Sound–meaning association biases evidenced across thousands of languages

Significance The independence between sound and meaning is believed to be a crucial property of language: across languages, sequences of different sounds are used to express similar concepts (e.g., Russian “ptitsa,” Swahili “ndege,” and Japanese “tori” all mean “bird”). However, a careful statistical examination of words from nearly two-thirds of the world’s languages reveals that unrelated languages very often use (or avoid) the same sounds for specific referents. For instance, words for tongue tend to have l or u, “round” often appears with r, and “small” with i. These striking similarities call for a reexamination of the fundamental assumption of the arbitrariness of the sign. It is widely assumed that one of the fundamental properties of spoken language is the arbitrary relation between sound and meaning. Some exceptions in the form of nonarbitrary associations have been documented in linguistics, cognitive science, and anthropology, but these studies only involved small subsets of the 6,000+ languages spoken in the world today. By analyzing word lists covering nearly two-thirds of the world’s languages, we demonstrate that a considerable proportion of 100 basic vocabulary items carry strong associations with specific kinds of human speech sounds, occurring persistently across continents and linguistic lineages (linguistic families or isolates).
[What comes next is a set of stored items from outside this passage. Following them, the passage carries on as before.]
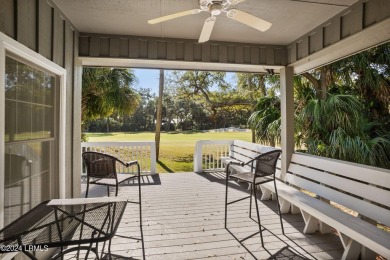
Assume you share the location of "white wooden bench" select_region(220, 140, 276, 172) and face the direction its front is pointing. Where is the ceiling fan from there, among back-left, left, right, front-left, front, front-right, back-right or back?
front-left

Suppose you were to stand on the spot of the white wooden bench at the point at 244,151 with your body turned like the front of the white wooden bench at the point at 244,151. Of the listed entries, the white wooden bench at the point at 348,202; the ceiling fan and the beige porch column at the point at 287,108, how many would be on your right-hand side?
0

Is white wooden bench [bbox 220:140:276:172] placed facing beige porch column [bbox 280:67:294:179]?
no

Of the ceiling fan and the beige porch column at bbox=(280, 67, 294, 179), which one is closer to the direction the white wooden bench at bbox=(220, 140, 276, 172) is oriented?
the ceiling fan

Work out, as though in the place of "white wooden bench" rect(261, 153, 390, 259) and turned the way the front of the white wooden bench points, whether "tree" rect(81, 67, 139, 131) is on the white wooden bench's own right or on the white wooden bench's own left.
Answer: on the white wooden bench's own right

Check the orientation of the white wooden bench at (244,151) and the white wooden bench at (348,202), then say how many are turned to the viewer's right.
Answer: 0

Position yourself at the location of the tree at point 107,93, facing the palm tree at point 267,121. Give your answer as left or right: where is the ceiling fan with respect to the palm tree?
right

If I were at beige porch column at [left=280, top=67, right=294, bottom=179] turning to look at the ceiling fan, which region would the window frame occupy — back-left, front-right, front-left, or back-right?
front-right

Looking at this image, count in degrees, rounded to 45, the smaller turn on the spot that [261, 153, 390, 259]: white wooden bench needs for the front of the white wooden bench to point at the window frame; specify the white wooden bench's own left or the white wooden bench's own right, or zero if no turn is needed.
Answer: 0° — it already faces it

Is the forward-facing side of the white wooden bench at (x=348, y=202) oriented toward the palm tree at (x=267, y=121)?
no

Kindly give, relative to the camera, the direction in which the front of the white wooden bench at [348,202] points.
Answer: facing the viewer and to the left of the viewer

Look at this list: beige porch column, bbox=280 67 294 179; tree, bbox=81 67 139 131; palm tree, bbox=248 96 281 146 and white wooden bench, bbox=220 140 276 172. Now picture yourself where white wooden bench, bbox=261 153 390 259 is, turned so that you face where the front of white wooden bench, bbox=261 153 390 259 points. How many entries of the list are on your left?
0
Prominently among these relations, we find property words (“small” and i, “full” and p or b) and body part terms (“tongue” and l, “nose” and n). The areal and historical distribution of these associations suggests that they often emerge independently rather than being inherited or borrowed. Our results therefore have important implications for the language sciences, given that nonarbitrary associations have been proposed to play a critical role in the emergence of cross-modal mappings, the acquisition of language, and the evolution of our species’ unique communication system.